クラウン・トカゲは元々、断崖絶壁の魔境に棲息していた。断崖絶壁を縦横する優れた脚力を持っており、魔境にはびこる魔物と張り合える程の猛烈な速度で長く走り続ける事も出来るので、竜王都の創建の頃に竜人の軍馬として早くも活用され、以来、重宝されている。頭頂部にフッサフサとした、合歓ねむの花冠のような繊細な色合いと形をしたフサフサの飾りが生えているため、ユーモアと洒落を込めて、「王冠クラウントカゲ」と名付けられているのだ。

目の前をヒラヒラと飛び交う夜行性の蝶を見つけると、クラウン・トカゲは、面白そうな鳴き声を上げながら蝶を追いかけて行った。蝶とトカゲは、目もくらむような高さの城壁を軽々と飛び降りて、城壁に沿って並ぶ、高く黒い樹林へと消えて行った。蝶は今まさに、樹林にある寝床へと戻って行くところだったろうに、災難である。

エメラルドは、ひとしきり笑い声を立てた後、頭上を振り仰いだ。一陣の風が再び吹き、女武官のエメラルド色の髪が流れる。

頭上で、夢のようなラベンダー色をした一つ星、暁星エオスが輝きを強めた。

夜と朝が入れ替わる、ほんの少しの間だけ、天球の中で最も輝く不思議な星だ。その正体は、物理的な意味での星では無く、エーテルで出来た未知の天体なのだろうか? いずれにしても、その不思議な有り様には興味が尽きる事が無く、エメラルドの最もお気に入りの星である。

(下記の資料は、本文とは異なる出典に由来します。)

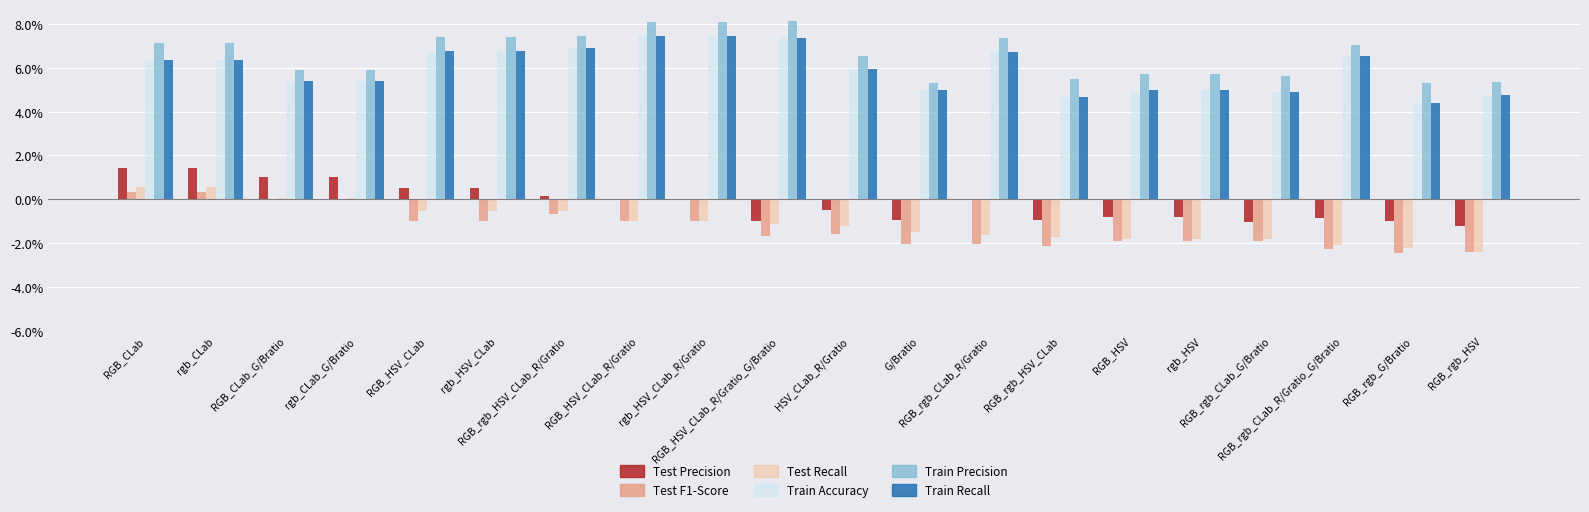

Which series changed the most between G/Bratio and RGB_rgb_CLab_R/Gratio?

Train Precision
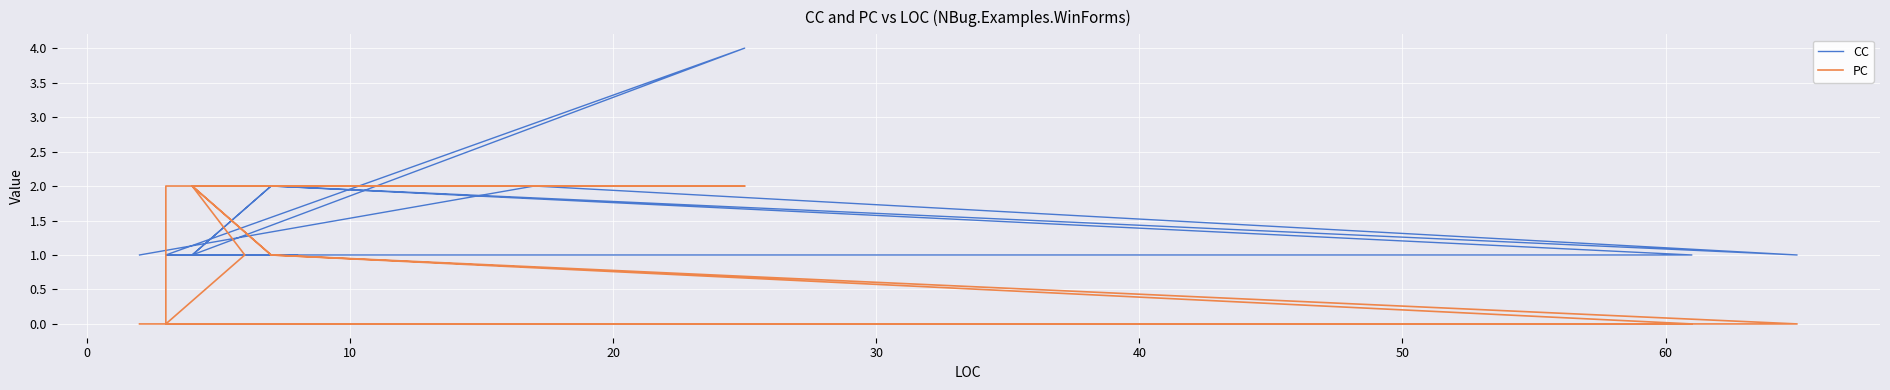

List the series in order of their peak value, highest first.

CC, PC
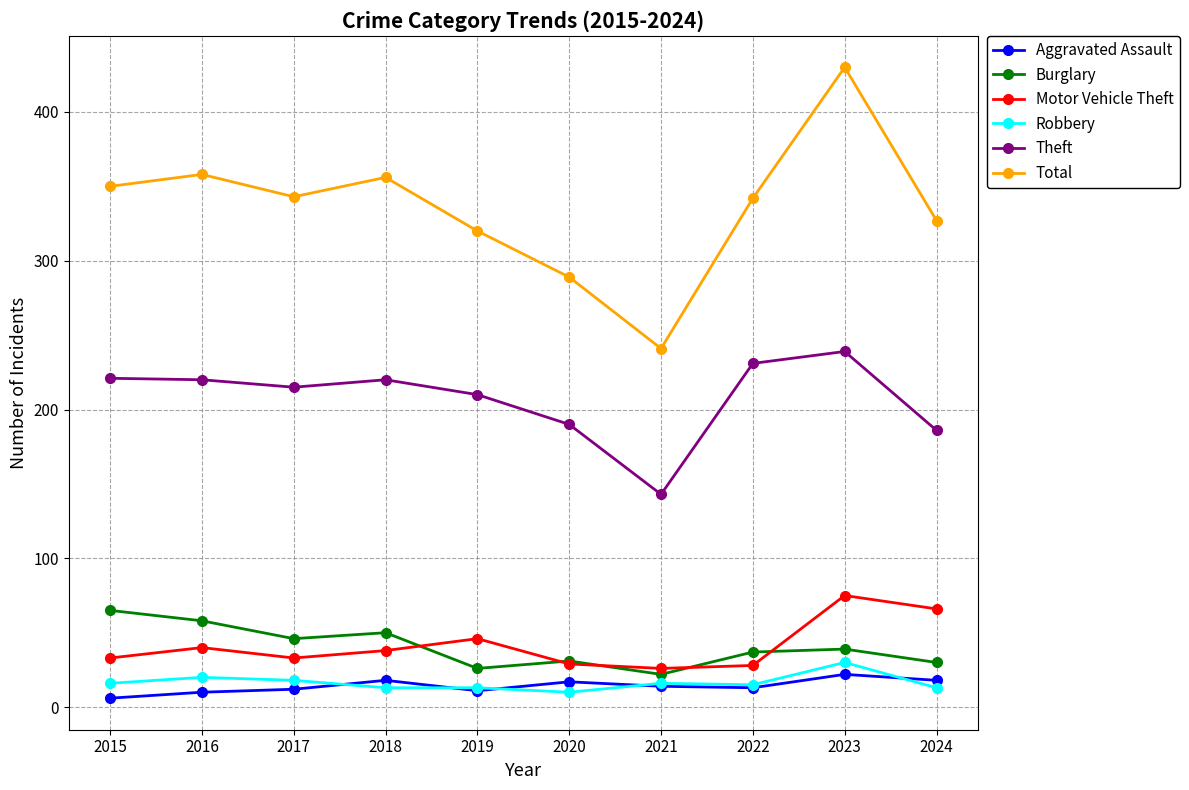

Where is the first local maximum for Total?

2016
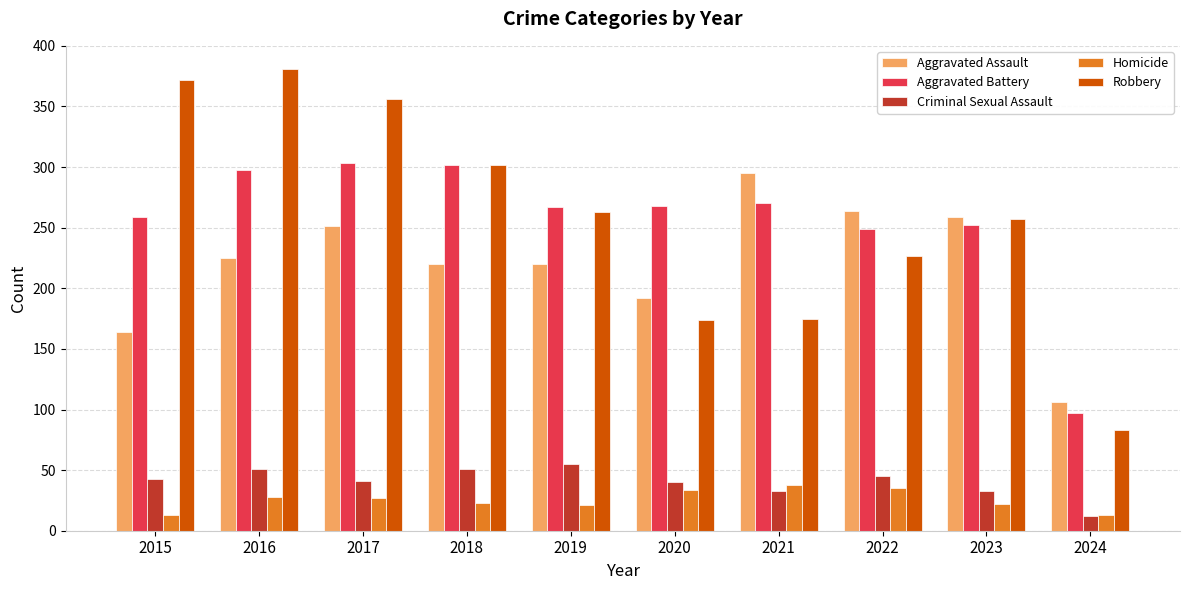

Read the Robbery value at 2019, to the nearest 5.

265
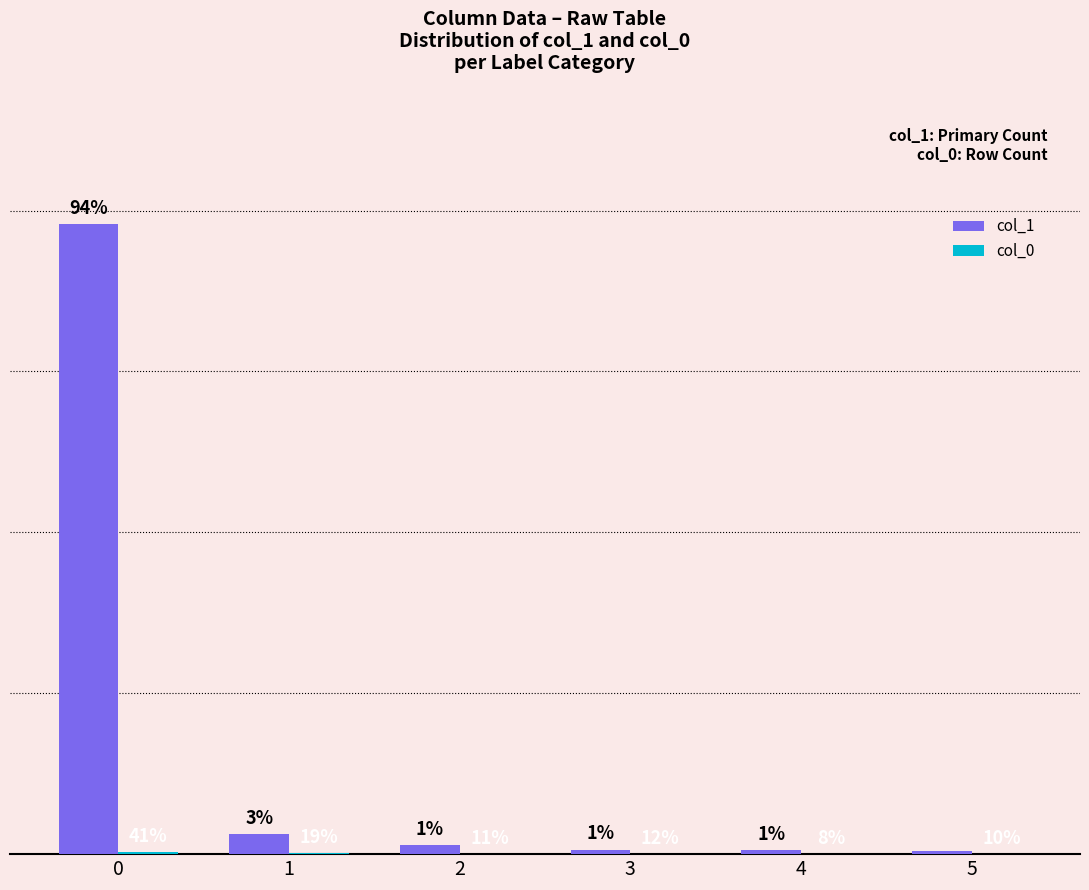

Are the bars grouped side by side (vs. stacked)?

Yes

東雲を縁取っていた薄明は次第に金色を帯び、未明の闇に沈んでいた空も、やがて炎のような紫と紅に染まって行く。払暁のまばゆい陽光に取り巻かれた暁星エオスは、見る間にラベンダー色を失い、赤らみを増す空の中に溶けるように、かき消えて行った。

――まるで、ラベンダー色の砂糖細工が、熱い紅茶の中でサッと溶けるように――

エメラルドは、もう一ヶ月ほど前になろうか、この一瞬をモデルにしたと言う紅茶のメニューを試した時の事を思い出した。あの紅茶のメニューの名前も、「暁星エオス」だった。

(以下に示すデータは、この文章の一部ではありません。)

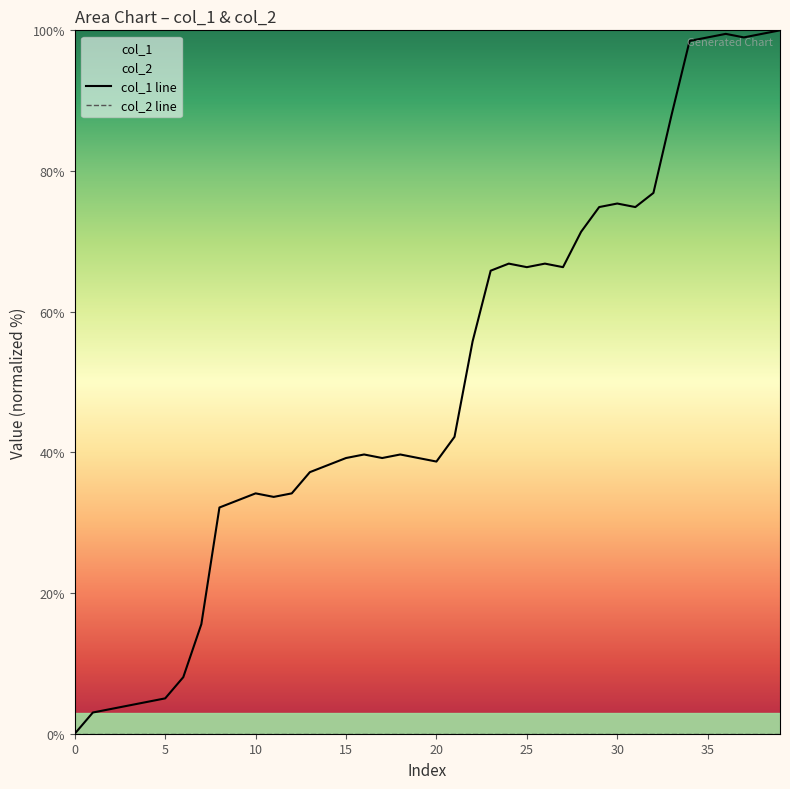

Which series has the widest spread of values?

col_1 line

恋人とのデートの一環で、滅多に着ないような華やかなドレスをまとい、高級レストランで初めて食事をした時――メニューで興味を持って、食後の紅茶として頼んでいたのだ。ちなみに、このレストランは、王宮や神殿の御用達として外交パーティー会場にもなる、メインストリートの高級レストランである。

(四大エレメントのエーテルに満ちた、この世界の、魔訶不思議の一つだ)

エメラルドは一つ息をつき、伸びをした。エメラルドが選んだビューポイントからは、摩天楼の如き高層建築が多いこのエリアの中でも、天球で繰り広げられる星と光の華麗な舞踏劇が、建物の影に邪魔される事なしに鑑賞できたのであった。